• [What is required] Having found the line that contains "X15562343Y-11723267D01*", please retype only it and every line after it up to the end of the entries, exactly as written.

=== Exercise input ===

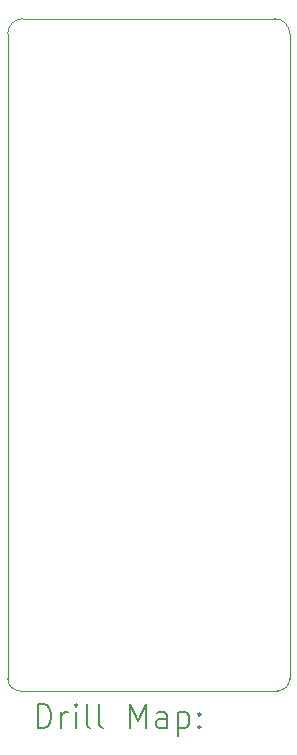
<source format=gbr>
%FSLAX45Y45*%
G04 Gerber Fmt 4.5, Leading zero omitted, Abs format (unit mm)*
G04 Created by KiCad (PCBNEW (6.0.4-0)) date 2022-11-07 18:10:48*
%MOMM*%
%LPD*%
G01*
G04 APERTURE LIST*
%TA.AperFunction,Profile*%
%ADD10C,0.100000*%
%TD*%
%ADD11C,0.200000*%
G04 APERTURE END LIST*
D10*
X16687800Y-11430000D02*
X16687800Y-5969000D01*
X16560800Y-5842000D02*
X14427200Y-5842000D01*
X14401800Y-11531600D02*
X16586200Y-11531600D01*
X14300200Y-11430000D02*
G75*
G03*
X14401800Y-11531600I101600J0D01*
G01*
X16586200Y-11531600D02*
G75*
G03*
X16687800Y-11430000I0J101600D01*
G01*
X16687800Y-5969000D02*
G75*
G03*
X16560800Y-5842000I-127000J0D01*
G01*
X14427200Y-5842000D02*
G75*
G03*
X14300200Y-5969000I0J-127000D01*
G01*
X14300200Y-5969000D02*
X14300200Y-11430000D01*
D11*
X14552819Y-11847076D02*
X14552819Y-11647076D01*
X14600438Y-11647076D01*
X14629009Y-11656600D01*
X14648057Y-11675648D01*
X14657581Y-11694695D01*
X14667105Y-11732790D01*
X14667105Y-11761362D01*
X14657581Y-11799457D01*
X14648057Y-11818505D01*
X14629009Y-11837552D01*
X14600438Y-11847076D01*
X14552819Y-11847076D01*
X14752819Y-11847076D02*
X14752819Y-11713743D01*
X14752819Y-11751838D02*
X14762343Y-11732790D01*
X14771867Y-11723267D01*
X14790914Y-11713743D01*
X14809962Y-11713743D01*
X14876628Y-11847076D02*
X14876628Y-11713743D01*
X14876628Y-11647076D02*
X14867105Y-11656600D01*
X14876628Y-11666124D01*
X14886152Y-11656600D01*
X14876628Y-11647076D01*
X14876628Y-11666124D01*
X15000438Y-11847076D02*
X14981390Y-11837552D01*
X14971867Y-11818505D01*
X14971867Y-11647076D01*
X15105200Y-11847076D02*
X15086152Y-11837552D01*
X15076628Y-11818505D01*
X15076628Y-11647076D01*
X15333771Y-11847076D02*
X15333771Y-11647076D01*
X15400438Y-11789933D01*
X15467105Y-11647076D01*
X15467105Y-11847076D01*
X15648057Y-11847076D02*
X15648057Y-11742314D01*
X15638533Y-11723267D01*
X15619486Y-11713743D01*
X15581390Y-11713743D01*
X15562343Y-11723267D01*
X15648057Y-11837552D02*
X15629009Y-11847076D01*
X15581390Y-11847076D01*
X15562343Y-11837552D01*
X15552819Y-11818505D01*
X15552819Y-11799457D01*
X15562343Y-11780409D01*
X15581390Y-11770886D01*
X15629009Y-11770886D01*
X15648057Y-11761362D01*
X15743295Y-11713743D02*
X15743295Y-11913743D01*
X15743295Y-11723267D02*
X15762343Y-11713743D01*
X15800438Y-11713743D01*
X15819486Y-11723267D01*
X15829009Y-11732790D01*
X15838533Y-11751838D01*
X15838533Y-11808981D01*
X15829009Y-11828028D01*
X15819486Y-11837552D01*
X15800438Y-11847076D01*
X15762343Y-11847076D01*
X15743295Y-11837552D01*
X15924248Y-11828028D02*
X15933771Y-11837552D01*
X15924248Y-11847076D01*
X15914724Y-11837552D01*
X15924248Y-11828028D01*
X15924248Y-11847076D01*
X15924248Y-11723267D02*
X15933771Y-11732790D01*
X15924248Y-11742314D01*
X15914724Y-11732790D01*
X15924248Y-11723267D01*
X15924248Y-11742314D01*
M02*

</source>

===

• [Answer box]
X15562343Y-11723267D01*
X15648057Y-11837552D02*
X15629009Y-11847076D01*
X15581390Y-11847076D01*
X15562343Y-11837552D01*
X15552819Y-11818505D01*
X15552819Y-11799457D01*
X15562343Y-11780409D01*
X15581390Y-11770886D01*
X15629009Y-11770886D01*
X15648057Y-11761362D01*
X15743295Y-11713743D02*
X15743295Y-11913743D01*
X15743295Y-11723267D02*
X15762343Y-11713743D01*
X15800438Y-11713743D01*
X15819486Y-11723267D01*
X15829009Y-11732790D01*
X15838533Y-11751838D01*
X15838533Y-11808981D01*
X15829009Y-11828028D01*
X15819486Y-11837552D01*
X15800438Y-11847076D01*
X15762343Y-11847076D01*
X15743295Y-11837552D01*
X15924248Y-11828028D02*
X15933771Y-11837552D01*
X15924248Y-11847076D01*
X15914724Y-11837552D01*
X15924248Y-11828028D01*
X15924248Y-11847076D01*
X15924248Y-11723267D02*
X15933771Y-11732790D01*
X15924248Y-11742314D01*
X15914724Y-11732790D01*
X15924248Y-11723267D01*
X15924248Y-11742314D01*
M02*

</source>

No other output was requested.